Musasa-JASS Wellbeing Circle in Zimbabwe.

What makes a “bad woman”? Does she laugh too loudly or speak out of turn, drink too hard or dance all the time, have too much sex or no sex at all or have the “wrong” kind of sex? Does she cry when she’s sad and break things when she’s angry? Does she wear an impossibly bright smile and laugh so the whole room can hear?

Here at the Musasa-JASS wellbeing circle, just outside of Harare in a lodge that might be as close to heaven as I’ll get, amongst a wildly diverse group of women, from the 20-year old trailblazing activist from rural Chiweshe who is working in severely marginalised mining communities in rural Zimbabwe to a talented, visionary artist from Matabeleland who happens to be gay and proud to the incisive, brave sex worker with her peacock-blue eye shadow and caustic wit—I’m meeting “bad women” of all shapes and sizes, creeds and colours.

It surprises me how far we can travel over three short days. How many tales women have to tell, how many battle scars they’re carrying, how all of us (in different ways) have chosen to fight against a system of patriarchy that’s inscribed on nearly every inch of our bodies and proscribes the choices we have. How we experience power over in our marriages and relationships, in our jobs and organisations, in our churches and village homes.

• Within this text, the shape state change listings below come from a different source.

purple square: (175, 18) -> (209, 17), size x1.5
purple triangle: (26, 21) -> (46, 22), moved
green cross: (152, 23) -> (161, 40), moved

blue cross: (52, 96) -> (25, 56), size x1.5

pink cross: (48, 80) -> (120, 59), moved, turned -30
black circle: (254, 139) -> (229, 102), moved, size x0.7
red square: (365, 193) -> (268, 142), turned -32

But there’s no doubt that being here in one place, with all the difference and diversity we inhabit is no small thing. It’s radical. It’s rebellion. It’s in this catalytic space that sparks awaken, resonances sound as we share our knowledge, and real change ignites.

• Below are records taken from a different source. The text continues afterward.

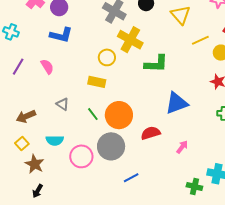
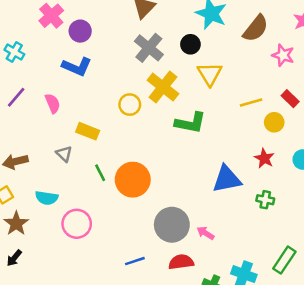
yellow triangle: (180, 15) -> (210, 74), moved
yellow rectangle: (97, 82) -> (88, 131), moved
blue triangle: (177, 103) -> (227, 179), moved
red semicircle: (151, 133) -> (181, 262), moved
gray circle: (111, 146) -> (172, 225), moved
pink arrow: (182, 147) -> (206, 233), turned -104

On our first day, we sat together and told our stories. The depth of honesty that women allowed in that space was magical. There’s a reason why women gathering together and finding power within the collective are deemed “witches”—because there is an energy in it that is electrifying.

As we all know, with transgression come not just liberation but also backlash, insecurity, loneliness, and violence. And it’s clear just from being here that the answer to all of that is bound in collectives of powerful women who are passionate about building real and sustainable alternatives.

And if we build a house for “bad women” while we’re at it, you won’t hear us complaining.